What you are asked to do: Only the number is wanted: how many lines in the material below contain "thông".

Information:
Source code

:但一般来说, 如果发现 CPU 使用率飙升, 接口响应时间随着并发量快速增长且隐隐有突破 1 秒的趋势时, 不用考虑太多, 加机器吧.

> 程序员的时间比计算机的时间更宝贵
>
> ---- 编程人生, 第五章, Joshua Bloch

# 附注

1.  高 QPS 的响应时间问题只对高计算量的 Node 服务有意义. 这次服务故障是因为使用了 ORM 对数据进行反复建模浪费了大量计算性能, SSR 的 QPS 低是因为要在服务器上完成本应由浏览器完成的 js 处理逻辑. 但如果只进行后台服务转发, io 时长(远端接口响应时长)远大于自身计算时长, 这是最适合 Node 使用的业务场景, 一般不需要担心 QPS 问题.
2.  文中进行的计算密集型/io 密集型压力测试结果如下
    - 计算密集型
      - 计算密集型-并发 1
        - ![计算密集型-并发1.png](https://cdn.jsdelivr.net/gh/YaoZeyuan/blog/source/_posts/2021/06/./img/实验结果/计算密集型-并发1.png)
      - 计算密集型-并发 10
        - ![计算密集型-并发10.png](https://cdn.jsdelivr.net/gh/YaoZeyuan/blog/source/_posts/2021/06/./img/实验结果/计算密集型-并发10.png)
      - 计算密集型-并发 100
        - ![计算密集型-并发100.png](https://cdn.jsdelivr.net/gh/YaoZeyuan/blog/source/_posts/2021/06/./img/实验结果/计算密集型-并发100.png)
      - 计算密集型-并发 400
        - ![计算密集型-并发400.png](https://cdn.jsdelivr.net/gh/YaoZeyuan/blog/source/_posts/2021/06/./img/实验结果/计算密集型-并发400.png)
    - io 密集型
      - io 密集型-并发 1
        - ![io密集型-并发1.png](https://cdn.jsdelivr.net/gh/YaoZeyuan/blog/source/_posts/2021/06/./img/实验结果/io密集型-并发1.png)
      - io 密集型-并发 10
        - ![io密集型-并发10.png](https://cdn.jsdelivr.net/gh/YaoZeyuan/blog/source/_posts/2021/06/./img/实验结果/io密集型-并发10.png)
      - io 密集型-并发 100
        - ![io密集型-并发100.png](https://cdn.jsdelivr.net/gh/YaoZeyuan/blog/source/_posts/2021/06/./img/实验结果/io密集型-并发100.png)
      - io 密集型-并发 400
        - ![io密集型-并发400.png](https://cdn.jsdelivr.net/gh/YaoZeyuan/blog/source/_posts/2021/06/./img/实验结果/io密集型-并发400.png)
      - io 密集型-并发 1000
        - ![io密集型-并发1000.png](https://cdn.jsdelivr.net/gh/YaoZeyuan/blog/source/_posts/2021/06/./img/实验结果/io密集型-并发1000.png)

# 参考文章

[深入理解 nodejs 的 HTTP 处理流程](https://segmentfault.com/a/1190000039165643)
==
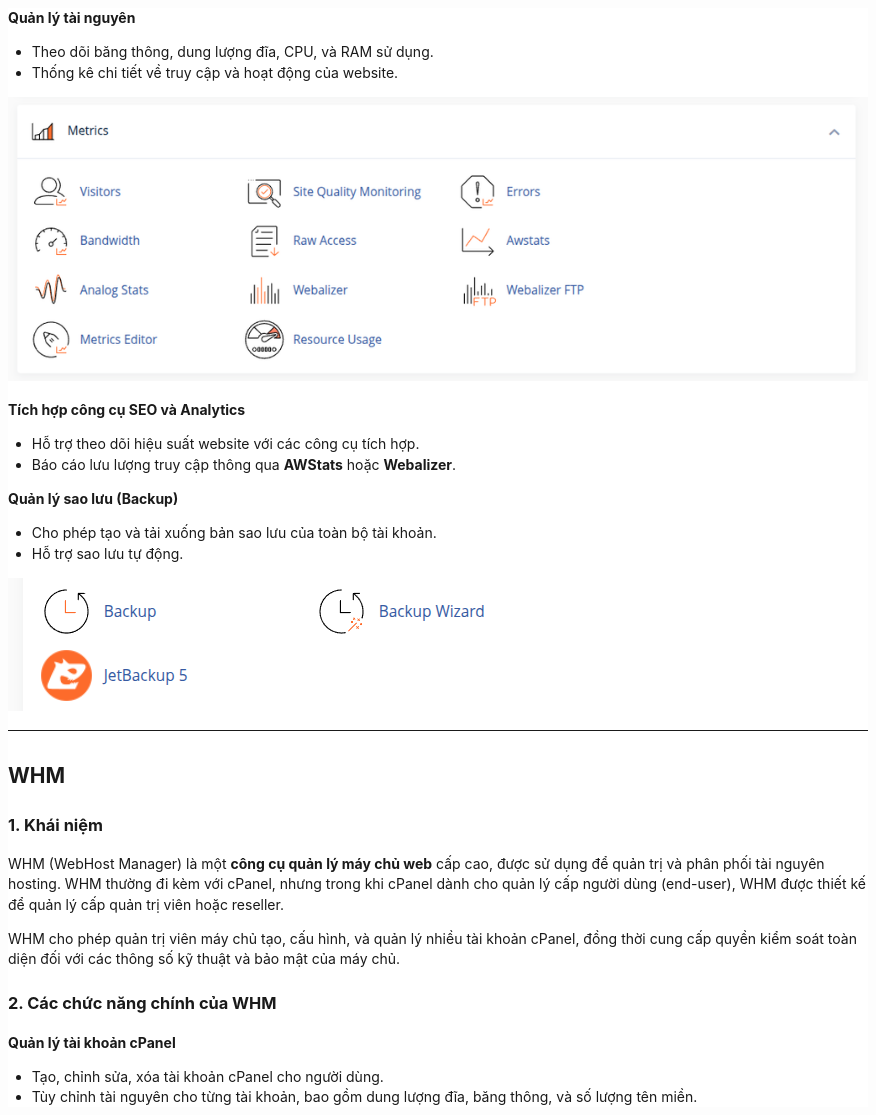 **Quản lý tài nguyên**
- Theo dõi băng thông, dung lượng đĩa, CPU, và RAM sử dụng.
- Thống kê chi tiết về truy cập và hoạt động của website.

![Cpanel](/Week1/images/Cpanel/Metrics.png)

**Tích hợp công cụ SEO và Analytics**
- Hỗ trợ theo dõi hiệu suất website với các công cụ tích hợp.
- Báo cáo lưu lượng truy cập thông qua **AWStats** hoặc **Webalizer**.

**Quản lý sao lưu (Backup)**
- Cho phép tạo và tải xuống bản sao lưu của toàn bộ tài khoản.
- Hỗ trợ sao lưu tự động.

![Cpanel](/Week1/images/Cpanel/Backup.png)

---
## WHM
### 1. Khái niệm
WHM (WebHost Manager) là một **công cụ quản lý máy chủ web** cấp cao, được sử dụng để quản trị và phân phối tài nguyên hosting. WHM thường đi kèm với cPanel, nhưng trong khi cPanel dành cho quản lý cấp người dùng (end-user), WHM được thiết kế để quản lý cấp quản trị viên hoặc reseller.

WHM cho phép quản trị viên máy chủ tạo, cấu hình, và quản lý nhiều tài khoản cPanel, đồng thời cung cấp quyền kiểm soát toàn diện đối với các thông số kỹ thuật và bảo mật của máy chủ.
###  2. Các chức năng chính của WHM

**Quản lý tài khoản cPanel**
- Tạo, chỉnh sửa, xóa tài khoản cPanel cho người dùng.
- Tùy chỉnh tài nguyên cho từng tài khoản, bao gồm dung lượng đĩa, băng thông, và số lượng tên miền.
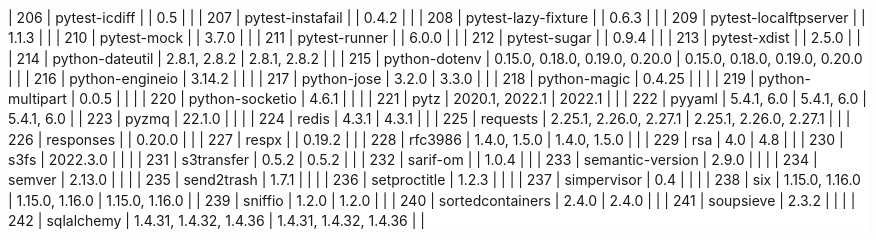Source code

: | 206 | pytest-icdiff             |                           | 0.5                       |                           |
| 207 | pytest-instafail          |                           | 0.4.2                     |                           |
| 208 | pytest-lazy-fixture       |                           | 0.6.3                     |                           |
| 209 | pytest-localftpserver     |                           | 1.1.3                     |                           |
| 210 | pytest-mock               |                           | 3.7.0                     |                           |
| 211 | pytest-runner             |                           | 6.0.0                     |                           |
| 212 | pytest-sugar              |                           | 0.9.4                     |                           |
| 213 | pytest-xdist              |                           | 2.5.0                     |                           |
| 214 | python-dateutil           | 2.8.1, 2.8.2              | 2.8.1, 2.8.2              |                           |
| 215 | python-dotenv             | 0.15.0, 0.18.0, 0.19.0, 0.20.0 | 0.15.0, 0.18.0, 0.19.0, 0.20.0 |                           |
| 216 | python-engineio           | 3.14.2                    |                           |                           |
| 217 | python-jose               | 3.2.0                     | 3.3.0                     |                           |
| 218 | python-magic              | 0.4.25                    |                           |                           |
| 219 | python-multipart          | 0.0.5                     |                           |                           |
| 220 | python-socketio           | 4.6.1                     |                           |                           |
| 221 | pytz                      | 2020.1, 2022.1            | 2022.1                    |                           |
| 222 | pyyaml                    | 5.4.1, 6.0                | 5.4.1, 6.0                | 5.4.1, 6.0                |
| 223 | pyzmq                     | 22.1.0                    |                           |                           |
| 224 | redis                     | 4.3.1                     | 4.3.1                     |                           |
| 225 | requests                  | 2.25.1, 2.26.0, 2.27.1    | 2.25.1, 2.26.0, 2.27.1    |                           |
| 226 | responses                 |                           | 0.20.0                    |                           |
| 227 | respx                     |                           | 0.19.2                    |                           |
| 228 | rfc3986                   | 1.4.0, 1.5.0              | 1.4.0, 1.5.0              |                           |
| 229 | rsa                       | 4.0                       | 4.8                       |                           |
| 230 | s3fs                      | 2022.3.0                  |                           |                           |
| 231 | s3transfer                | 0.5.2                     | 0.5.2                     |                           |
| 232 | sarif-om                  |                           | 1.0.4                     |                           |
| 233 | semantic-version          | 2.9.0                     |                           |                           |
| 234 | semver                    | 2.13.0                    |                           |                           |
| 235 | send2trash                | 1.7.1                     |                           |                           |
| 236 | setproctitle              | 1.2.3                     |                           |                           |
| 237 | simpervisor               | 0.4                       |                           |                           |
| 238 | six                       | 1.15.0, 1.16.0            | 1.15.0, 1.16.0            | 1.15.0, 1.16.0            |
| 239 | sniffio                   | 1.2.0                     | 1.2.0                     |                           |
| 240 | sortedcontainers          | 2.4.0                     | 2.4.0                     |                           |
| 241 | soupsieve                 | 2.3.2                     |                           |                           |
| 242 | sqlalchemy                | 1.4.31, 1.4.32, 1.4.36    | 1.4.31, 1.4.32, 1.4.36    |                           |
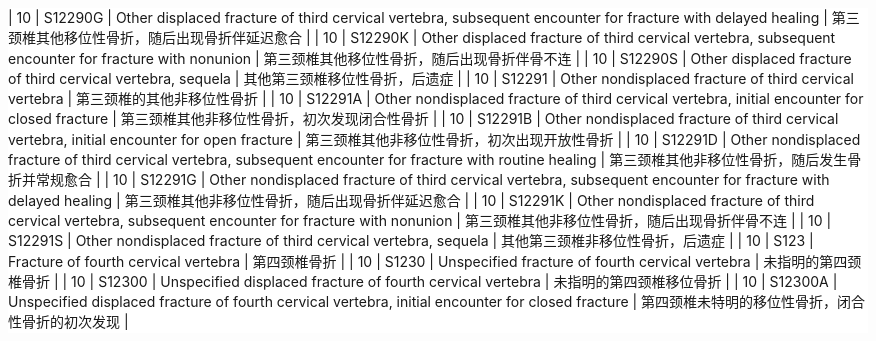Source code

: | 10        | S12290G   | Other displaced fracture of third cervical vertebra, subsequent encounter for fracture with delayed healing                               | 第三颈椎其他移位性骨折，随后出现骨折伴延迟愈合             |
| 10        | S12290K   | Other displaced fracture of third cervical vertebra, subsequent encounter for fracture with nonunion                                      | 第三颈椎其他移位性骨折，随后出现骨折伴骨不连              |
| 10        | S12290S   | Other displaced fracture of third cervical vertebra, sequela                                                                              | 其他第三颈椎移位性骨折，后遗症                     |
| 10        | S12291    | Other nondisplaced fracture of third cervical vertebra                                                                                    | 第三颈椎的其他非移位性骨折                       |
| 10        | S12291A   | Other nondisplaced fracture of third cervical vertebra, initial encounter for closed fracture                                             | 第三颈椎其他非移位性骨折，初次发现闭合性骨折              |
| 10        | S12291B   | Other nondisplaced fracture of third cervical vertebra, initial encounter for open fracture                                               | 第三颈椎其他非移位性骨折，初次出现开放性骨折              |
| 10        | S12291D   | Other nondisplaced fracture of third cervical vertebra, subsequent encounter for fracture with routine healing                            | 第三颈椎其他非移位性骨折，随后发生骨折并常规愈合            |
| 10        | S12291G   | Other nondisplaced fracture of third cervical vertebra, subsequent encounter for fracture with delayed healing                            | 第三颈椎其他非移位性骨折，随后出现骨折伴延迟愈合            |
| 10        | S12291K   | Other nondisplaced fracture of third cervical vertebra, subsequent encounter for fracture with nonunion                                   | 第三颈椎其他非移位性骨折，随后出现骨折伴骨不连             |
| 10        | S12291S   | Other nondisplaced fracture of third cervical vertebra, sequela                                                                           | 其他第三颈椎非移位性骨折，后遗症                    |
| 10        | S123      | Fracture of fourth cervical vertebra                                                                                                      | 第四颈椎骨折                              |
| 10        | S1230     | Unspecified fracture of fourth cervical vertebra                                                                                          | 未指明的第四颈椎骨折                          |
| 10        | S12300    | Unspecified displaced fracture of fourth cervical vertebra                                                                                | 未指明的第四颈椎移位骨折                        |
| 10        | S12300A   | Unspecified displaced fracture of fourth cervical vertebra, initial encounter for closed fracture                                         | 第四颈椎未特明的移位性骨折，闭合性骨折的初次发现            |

Written reply: 4